#### [Consignes]
(A) Dans l'entretien avec Michel Llorca, relevez toutes les dimensions que la clinique de sa formation intégrait, selon lui, dans sa pratique comme dans son enseignement.
(B) Poursuivez l'entretien avec Michel Llorca après sa dernière phrase, sur le symptôme dans la clinique avec l'enfant.

#### [Extrait à lire]
________

SC. Colloque 2019 – Interview – Michel Llorca

 Michel Llorca est pédopsychiatre et a exercé en ITEP, IME et diverses institutions de la protection de l’enfance. Il est actuellement médecin référent en CMPP. En préparation du Colloque Psychiatrie-Psychanalyse des 26-27 septembre, il répond aux questions d’Hélène Casaus, participante à la Section clinique d’Aix-Marseille.

Que pensez-vous de la thématique de ce colloque, qu’évoque-t-il pour vous, en lien avec votre pratique ?

J’ai été formé en tant que médecin psychiatre par Arthur Tatossian, juste avant l’hégémonie du DSM. Je peux témoigner d’une clinique riche, plurielle qui intégrait la dimension philosophique, médicale, institutionnelle et psychanalytique dans sa pratique comme dans son enseignement. Aujourd’hui force est de constater un grand appauvrissement de la pensée médicale dans le domaine de la psychiatrie et de la pédopsychiatrie.

A l ‘heure ou l ‘on ne parle plus de symptômes mais plutôt de troubles et ou le diagnostic est prédictif, fondé sur la statistique et le comportement observable et quantifiable, comment faire vivre la clinique et la préserver du tout neuro selon vous ?

J’ai beaucoup appris des enfants que j’ai rencontrés, aussi bien de ceux qui pouvaient « souffrir » de maladie génétique, de symptômes autistiques, que de problème d’apprentissage. Malgré tout le symptôme résiste à toute volonté totalitaire. Faire vivre la clinique c’est pouvoir avant tout prendre le temps de l’accueil d’une parole singulière. Vient ensuite, dans une équipe, le travail fait ensemble de reprise et de repérage de la structure. Faire vivre la clinique c’est aussi témoigner de sa pratique dans une tentative de transmission d’un enseignement, celui que nous avons tiré de notre travail de déchiffrage de l’inconscient et de ses effets.

Quelle est la place de l’enseignement de Lacan dans votre pratique ? Que souhaiteriez-vous passer comme message aux jeunes pédopsychiatres ?

 « Deux notes sur l’enfant » de Jacques Lacan est pour moi un texte fondamental, à la fois sur l’énoncé théorique et dans ses implications dans la clinique avec l’enfant. Car la clinique avec l’enfant pose la question du symptôme de manière aigüe.

________

#### [Données extraites]
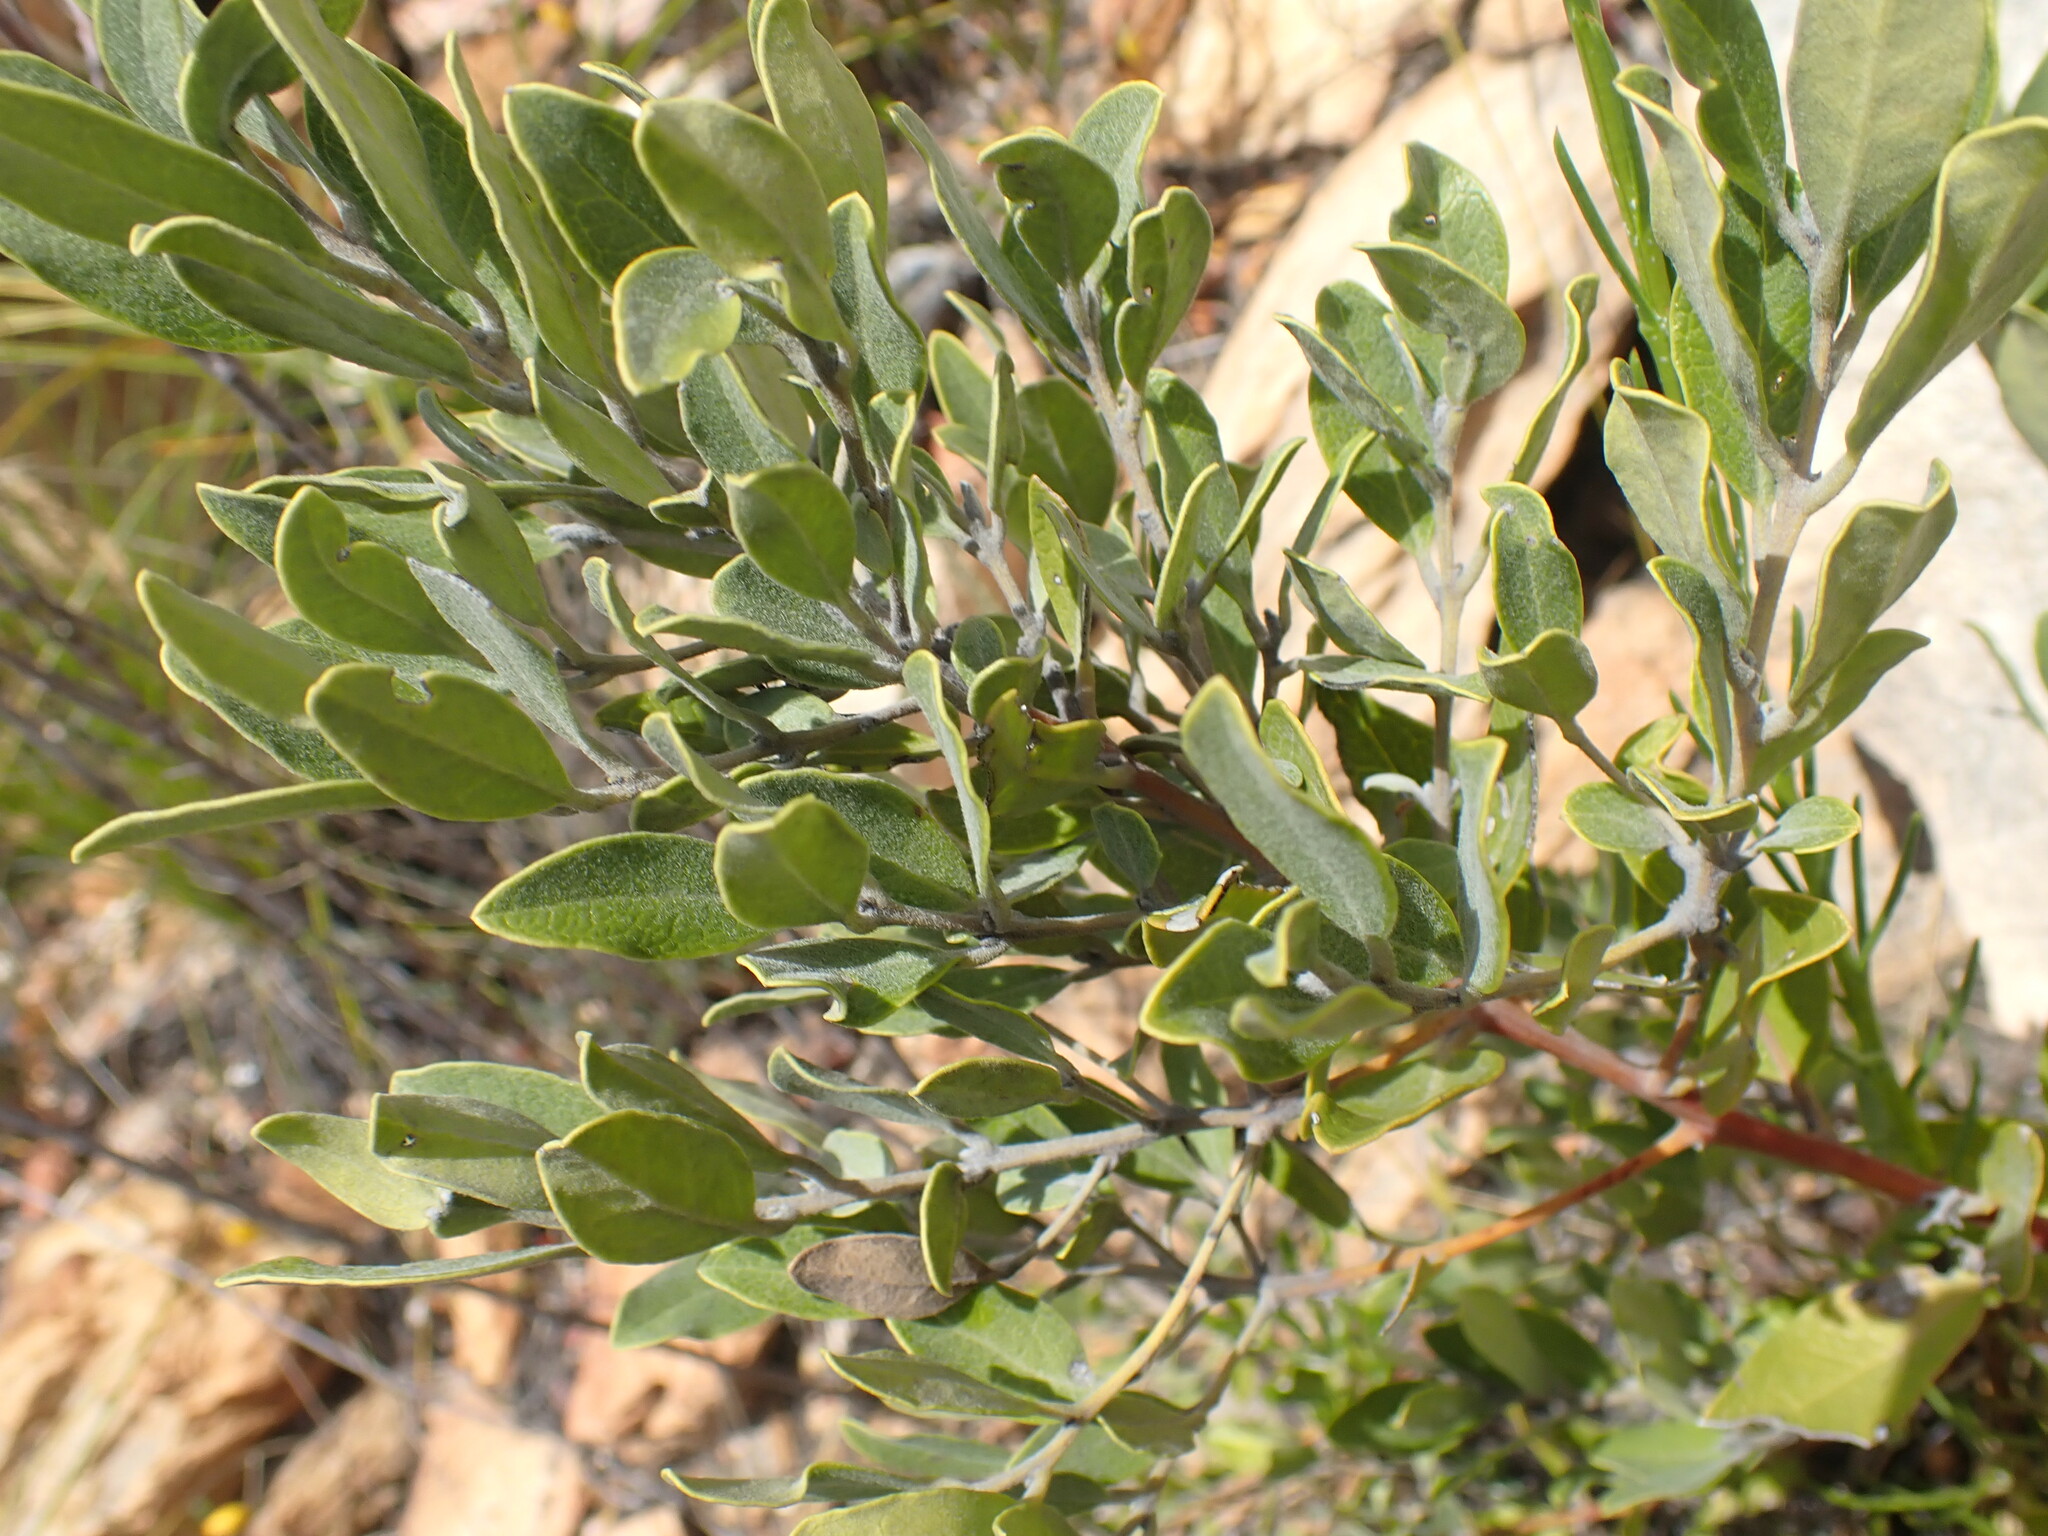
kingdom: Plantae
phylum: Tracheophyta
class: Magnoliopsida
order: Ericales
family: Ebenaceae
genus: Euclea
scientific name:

________

#### [Corrigés]
(A) philosophique, médicale, institutionnelle, psychanalytique

(B)
« Dans la conception qu’en élabore Jacques Lacan, le symptôme de l’enfant se trouve en place à répondre à ce qu’il y a de symptomatique dans la structure familiale. Le symptôme, c’est là le fait fondamental de l’expérience analytique, se définit dans ce contexte comme représentant de la vérité. Le symptôme peut représenter la vérité du couple familial. C’est là le cas le plus complexe, mais aussi le plus ouvert à nos interventions. L’articulation se réduit de beaucoup quand le symptôme qui vient dominer ressortit à la subjectivité de la mère. Ici, c’est directement comme corrélatif d’un fantasme que l’enfant est intéressé. La distance entre l’identification à l’idéal du moi et la part prise du désir de la mère, si elle n’a pas de médiation (celle qu’assure normalement la fonction du père) laisse l’enfant ouvert à toutes les prises fantasmatiques. Il devient « l’objet » de la mère, et n’a plus de fonction que de révéler la vérité de cet objet. »[1]

Chacun de nous, en tant que clinicien, est libre de déterminer la place qui lui semble la plus pertinente face aux symptômes des enfants, dans l’éventail ouvert par la psychanalyse. Et cela, non à la place des autres approches, notamment médicale ou morale, mais au-delà. Faire vivre du psychanalyste auprès de l’enfant et de ses parents, permet d’éviter un écrasement du sujet en voie de se construire, sous le feu nourri d’une lecture univoque et réductrice du symptôme.

[1] Deux notes sur l’enfant, revue Ornicar ?, n°37, avril-juin, Navarin éd., 1986, p. 13-14.